According to Bain & Company, organizations that excel at customer experience grow revenues 4%-8% above the rest of the market. Often, companies don’t understand how customer experience and customer service differ or how they can work together to improve brand loyalty and customer service metrics. Short-term customer service interactions comprise one of the building blocks of long-term customer experience. But customer service will continue to be an integral part of a much broader and strategic practice of customer experience.

In its simplest terms, customer experience is strategic—a holistic view that connects all the dots of each event. It dives deeply into solving the root cause of an issue, bridges organizational silos and helps to drive clearer business strategies. Look across the customer experience from the customers’ perspective and across all touchpoints. It’s a smarter way to do business.

Customer service solves immediate issues, questions or queries at a particular moment in time. For the most part, these are one-time, transaction-driven events—and they’re often triggered by experiences that should run smoothly, but don’t. A customer’s current emotional state could greatly affect how he or she responds to your customer service. These emotional responses, and memories of them, often play out in survey results. Customer service is the frontline for both your brand and your customer experience.

Customer service agents meet a variety of people who are looking for assistance from your brand. Customers can be easy to work with or they may be chatty, angry or confused.
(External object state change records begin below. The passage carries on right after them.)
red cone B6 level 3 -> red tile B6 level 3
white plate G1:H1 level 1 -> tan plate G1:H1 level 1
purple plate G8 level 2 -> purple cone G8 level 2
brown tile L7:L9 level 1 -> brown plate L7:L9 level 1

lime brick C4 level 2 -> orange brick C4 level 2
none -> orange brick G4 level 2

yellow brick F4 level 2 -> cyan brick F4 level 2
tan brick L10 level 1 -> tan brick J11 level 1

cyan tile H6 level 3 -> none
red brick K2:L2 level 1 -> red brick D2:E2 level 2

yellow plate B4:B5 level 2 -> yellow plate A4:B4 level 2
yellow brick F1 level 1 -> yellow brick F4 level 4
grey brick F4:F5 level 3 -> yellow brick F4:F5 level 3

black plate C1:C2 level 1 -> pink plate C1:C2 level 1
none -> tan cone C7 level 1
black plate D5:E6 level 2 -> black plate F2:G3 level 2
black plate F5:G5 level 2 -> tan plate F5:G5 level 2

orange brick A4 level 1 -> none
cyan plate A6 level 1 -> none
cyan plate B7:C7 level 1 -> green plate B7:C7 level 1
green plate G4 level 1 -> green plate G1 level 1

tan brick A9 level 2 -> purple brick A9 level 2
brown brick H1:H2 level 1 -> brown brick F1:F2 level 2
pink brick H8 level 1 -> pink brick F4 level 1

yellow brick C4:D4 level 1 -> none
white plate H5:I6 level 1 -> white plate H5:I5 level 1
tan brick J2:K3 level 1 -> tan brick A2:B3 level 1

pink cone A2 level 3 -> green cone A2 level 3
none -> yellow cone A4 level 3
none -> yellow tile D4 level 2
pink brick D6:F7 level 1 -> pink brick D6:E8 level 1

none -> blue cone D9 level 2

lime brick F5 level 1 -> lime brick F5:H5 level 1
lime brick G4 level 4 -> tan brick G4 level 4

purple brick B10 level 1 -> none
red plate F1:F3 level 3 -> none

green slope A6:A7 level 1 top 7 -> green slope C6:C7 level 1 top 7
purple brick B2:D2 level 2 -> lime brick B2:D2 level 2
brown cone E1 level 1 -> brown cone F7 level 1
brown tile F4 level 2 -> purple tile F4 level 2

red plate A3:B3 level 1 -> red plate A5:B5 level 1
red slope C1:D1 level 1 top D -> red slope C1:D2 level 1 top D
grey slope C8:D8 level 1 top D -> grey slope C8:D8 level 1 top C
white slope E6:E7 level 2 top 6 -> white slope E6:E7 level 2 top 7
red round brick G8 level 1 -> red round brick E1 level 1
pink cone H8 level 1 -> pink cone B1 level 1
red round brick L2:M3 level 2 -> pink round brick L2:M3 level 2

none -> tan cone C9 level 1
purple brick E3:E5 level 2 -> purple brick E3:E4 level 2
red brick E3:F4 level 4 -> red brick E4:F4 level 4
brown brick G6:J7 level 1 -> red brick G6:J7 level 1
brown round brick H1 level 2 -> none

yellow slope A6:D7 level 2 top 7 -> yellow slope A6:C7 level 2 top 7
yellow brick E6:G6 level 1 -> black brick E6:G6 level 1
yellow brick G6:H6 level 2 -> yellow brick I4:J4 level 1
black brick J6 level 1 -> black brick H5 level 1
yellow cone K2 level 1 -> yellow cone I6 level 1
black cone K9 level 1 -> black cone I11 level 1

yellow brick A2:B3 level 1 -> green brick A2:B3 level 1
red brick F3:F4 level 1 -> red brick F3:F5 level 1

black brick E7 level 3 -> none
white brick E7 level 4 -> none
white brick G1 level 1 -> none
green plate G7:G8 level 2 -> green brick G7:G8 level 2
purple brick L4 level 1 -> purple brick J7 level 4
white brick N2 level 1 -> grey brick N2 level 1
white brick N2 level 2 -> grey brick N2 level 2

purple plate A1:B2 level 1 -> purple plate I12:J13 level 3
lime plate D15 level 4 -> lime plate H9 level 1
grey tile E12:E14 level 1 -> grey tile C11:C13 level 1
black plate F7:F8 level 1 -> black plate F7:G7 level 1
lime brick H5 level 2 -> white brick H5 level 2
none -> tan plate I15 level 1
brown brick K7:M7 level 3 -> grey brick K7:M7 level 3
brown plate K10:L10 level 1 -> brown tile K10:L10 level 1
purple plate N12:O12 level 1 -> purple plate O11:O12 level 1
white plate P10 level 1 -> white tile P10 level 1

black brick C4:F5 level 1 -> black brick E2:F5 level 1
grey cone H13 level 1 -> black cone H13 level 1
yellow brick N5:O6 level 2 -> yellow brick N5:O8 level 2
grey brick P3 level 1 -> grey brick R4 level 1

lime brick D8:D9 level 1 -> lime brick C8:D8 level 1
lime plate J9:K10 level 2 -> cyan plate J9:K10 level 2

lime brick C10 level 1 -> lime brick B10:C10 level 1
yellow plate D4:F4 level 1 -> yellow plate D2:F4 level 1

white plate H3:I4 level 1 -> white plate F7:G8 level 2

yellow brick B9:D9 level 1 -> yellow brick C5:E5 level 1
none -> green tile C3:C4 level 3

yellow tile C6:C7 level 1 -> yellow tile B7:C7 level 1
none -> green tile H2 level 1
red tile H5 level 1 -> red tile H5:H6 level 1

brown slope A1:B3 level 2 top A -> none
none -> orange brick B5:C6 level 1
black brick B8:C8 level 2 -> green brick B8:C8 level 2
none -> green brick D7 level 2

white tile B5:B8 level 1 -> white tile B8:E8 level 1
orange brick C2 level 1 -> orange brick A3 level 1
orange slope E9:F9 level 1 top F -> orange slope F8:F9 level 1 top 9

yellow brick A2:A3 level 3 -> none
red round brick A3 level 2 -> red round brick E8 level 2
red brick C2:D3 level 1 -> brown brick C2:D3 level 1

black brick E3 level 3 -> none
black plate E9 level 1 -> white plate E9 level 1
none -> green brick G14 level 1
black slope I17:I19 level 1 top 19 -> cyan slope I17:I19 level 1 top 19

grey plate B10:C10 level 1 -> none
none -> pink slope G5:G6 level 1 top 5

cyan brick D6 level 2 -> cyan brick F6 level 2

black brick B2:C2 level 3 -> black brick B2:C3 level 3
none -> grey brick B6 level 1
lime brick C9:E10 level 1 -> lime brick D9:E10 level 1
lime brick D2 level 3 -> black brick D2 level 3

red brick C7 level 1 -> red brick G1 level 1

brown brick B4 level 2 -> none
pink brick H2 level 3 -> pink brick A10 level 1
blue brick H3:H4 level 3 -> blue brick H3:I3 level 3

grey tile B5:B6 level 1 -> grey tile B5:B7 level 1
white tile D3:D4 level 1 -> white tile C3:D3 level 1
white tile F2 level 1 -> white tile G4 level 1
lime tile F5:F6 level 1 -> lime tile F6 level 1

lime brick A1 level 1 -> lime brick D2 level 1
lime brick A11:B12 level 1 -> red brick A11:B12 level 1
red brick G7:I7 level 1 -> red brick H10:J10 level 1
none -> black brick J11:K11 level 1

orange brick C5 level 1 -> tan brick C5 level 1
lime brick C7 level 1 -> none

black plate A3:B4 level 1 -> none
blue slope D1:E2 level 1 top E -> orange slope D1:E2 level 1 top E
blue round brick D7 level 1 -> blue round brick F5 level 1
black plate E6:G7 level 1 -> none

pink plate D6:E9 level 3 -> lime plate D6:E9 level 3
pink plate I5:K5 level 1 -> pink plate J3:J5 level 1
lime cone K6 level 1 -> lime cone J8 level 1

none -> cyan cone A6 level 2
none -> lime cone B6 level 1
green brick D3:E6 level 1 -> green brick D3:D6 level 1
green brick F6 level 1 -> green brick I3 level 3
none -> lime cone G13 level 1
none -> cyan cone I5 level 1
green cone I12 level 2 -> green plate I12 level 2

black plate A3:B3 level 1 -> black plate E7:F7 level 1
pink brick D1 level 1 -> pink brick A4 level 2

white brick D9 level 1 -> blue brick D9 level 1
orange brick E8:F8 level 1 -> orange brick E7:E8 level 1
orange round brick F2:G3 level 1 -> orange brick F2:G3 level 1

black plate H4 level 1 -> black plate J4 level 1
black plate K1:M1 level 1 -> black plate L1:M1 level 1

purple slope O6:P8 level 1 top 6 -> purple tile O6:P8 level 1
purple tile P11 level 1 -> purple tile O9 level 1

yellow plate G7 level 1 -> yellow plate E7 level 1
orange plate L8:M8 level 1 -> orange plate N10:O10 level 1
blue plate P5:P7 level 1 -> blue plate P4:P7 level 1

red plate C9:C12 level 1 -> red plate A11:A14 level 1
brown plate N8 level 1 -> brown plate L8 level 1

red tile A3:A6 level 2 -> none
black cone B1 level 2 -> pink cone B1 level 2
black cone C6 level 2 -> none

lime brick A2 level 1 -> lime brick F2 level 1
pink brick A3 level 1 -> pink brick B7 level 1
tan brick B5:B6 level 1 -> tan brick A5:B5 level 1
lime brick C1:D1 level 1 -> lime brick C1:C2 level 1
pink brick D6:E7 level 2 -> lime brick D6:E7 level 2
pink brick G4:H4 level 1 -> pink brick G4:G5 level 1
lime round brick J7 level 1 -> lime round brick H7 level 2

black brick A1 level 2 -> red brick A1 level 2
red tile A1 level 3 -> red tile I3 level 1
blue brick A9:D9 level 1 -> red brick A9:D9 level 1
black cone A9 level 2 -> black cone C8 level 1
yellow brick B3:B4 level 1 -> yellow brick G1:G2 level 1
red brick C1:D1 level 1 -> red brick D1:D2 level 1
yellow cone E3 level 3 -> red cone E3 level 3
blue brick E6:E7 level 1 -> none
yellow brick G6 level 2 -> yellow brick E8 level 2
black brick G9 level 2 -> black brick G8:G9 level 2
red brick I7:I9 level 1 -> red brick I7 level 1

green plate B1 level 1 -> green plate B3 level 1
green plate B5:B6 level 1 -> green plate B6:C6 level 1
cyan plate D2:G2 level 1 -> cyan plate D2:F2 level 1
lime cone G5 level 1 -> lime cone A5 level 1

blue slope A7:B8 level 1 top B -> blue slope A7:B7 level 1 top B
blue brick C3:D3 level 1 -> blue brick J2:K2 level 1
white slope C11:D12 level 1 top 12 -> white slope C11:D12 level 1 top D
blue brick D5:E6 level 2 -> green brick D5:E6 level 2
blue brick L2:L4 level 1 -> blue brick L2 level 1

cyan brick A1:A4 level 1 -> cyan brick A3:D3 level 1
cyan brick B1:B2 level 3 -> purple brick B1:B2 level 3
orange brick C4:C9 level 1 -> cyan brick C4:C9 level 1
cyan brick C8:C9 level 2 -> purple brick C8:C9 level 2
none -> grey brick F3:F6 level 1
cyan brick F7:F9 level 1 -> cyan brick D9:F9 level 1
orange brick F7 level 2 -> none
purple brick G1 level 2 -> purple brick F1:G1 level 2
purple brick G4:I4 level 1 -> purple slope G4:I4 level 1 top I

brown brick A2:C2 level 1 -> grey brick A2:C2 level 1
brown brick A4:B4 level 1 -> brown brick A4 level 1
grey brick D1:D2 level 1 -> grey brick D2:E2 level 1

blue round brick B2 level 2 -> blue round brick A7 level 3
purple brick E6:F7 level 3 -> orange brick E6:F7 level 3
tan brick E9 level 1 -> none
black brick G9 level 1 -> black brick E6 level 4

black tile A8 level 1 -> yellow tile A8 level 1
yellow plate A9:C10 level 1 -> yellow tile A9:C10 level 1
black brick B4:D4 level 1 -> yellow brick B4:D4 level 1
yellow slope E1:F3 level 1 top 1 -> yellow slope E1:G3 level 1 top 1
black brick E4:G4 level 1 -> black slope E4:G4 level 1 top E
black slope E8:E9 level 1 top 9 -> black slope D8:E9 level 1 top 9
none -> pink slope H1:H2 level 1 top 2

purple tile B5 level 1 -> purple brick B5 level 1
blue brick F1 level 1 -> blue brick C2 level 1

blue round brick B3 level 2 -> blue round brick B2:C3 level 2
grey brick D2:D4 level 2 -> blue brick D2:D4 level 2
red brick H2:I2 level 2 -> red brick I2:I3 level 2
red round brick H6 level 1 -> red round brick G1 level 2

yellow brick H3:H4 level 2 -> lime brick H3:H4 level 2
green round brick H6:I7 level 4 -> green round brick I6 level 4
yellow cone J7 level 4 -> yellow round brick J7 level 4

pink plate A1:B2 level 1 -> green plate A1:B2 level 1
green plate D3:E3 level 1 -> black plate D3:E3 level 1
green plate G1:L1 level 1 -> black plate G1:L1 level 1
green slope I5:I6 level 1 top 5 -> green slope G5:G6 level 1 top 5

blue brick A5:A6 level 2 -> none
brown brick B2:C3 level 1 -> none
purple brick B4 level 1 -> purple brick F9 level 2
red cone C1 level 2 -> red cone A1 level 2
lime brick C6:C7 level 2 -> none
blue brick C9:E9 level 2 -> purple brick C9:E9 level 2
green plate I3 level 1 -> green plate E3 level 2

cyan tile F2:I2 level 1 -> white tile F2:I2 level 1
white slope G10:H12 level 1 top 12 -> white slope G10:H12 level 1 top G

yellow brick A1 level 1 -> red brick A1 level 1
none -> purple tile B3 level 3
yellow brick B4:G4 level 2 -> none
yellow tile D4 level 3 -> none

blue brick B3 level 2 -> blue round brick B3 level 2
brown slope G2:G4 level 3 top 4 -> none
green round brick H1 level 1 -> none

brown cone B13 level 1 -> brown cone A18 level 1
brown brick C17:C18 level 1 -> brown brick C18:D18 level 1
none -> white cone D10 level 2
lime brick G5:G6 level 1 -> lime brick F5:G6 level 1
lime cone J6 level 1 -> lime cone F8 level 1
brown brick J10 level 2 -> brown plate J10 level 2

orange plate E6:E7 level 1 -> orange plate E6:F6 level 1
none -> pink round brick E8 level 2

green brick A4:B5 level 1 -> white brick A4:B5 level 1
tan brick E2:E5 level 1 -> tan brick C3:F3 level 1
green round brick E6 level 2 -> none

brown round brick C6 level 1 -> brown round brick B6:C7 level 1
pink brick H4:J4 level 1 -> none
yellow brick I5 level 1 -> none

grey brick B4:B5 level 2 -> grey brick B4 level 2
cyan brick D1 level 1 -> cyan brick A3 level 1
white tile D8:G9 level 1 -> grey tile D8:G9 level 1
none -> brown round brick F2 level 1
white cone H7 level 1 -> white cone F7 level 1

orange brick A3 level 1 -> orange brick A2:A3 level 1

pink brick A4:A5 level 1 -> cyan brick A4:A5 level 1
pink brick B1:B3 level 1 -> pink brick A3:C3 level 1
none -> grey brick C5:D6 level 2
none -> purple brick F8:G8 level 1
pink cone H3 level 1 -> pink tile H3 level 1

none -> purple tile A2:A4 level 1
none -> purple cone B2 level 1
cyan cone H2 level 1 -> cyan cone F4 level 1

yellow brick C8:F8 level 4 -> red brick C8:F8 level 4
Ninety-five percent of customers tell others about a bad experience and 87% share good experiences. Talented customer service agents possess the knowledge, skill set and empathy to turn a negative customer experience into a positive one. This can affect whether the customer continues to do business with your company and, ideally, become an advocate for your brand. In fact, loyal customers are seven times more likely to test an offering, five times more likely to buy again and four times more likely to refer.

Several factors differentiate a good agent from a great agent when faced with a challenging customer. Following are five skills agents possess that contribute to happy, loyal customers.

1. Good listeners when a customer is upset or angry

Think about a recent time when you were angry about something. You might have needed someone to listen to you. We get angry because we want to rectify a perceived injustice or imbalance. Sometimes, our anger increases if we feel that we have no power to correct the imbalance. That’s why we honk our horns in traffic or become “difficult customers” ourselves. Sometimes, we simply need empathy. Great customer service reps understand that they can ease their own stress when they take the time to understand their customer through empathetic listening.

2. Ability to identify the interaction for future consideration

This follows logically from “just listen.” Many contact center systems haven’t caught up to the omnichannel story, but if their system supports it, they record the interaction details. Then, when their customer communicates again—through chat, email or any other channel—their colleagues can recognize the customer’s original journey. It’s a winning strategy when you let the customer know that you recognize the previous interactions and you’re committed to completing that journey.

3. Let customers know they’re understood

Customers, like anyone, appreciate when you acknowledge their situation and show some empathy (“Yes, I’d be upset, too…”). Great customer service reps present a path to resolution and let the customer know that they’ll be with them all along the way.

4. Follow up

When the interaction is complete, great agents follow up with an email—not a survey—that acknowledges the customer’s frustration, with thanks in advance for future feedback, whether it was negative or positive. The important thing isn’t to ask anything further of the customer. If their contact center allows it, they integrate this kind of follow-up into their customer journey—via email or the customer’s preferred digital channel. If the systems aren’t unified and it’s difficult to bridge between voice and email, these agents find a way to do it anyway.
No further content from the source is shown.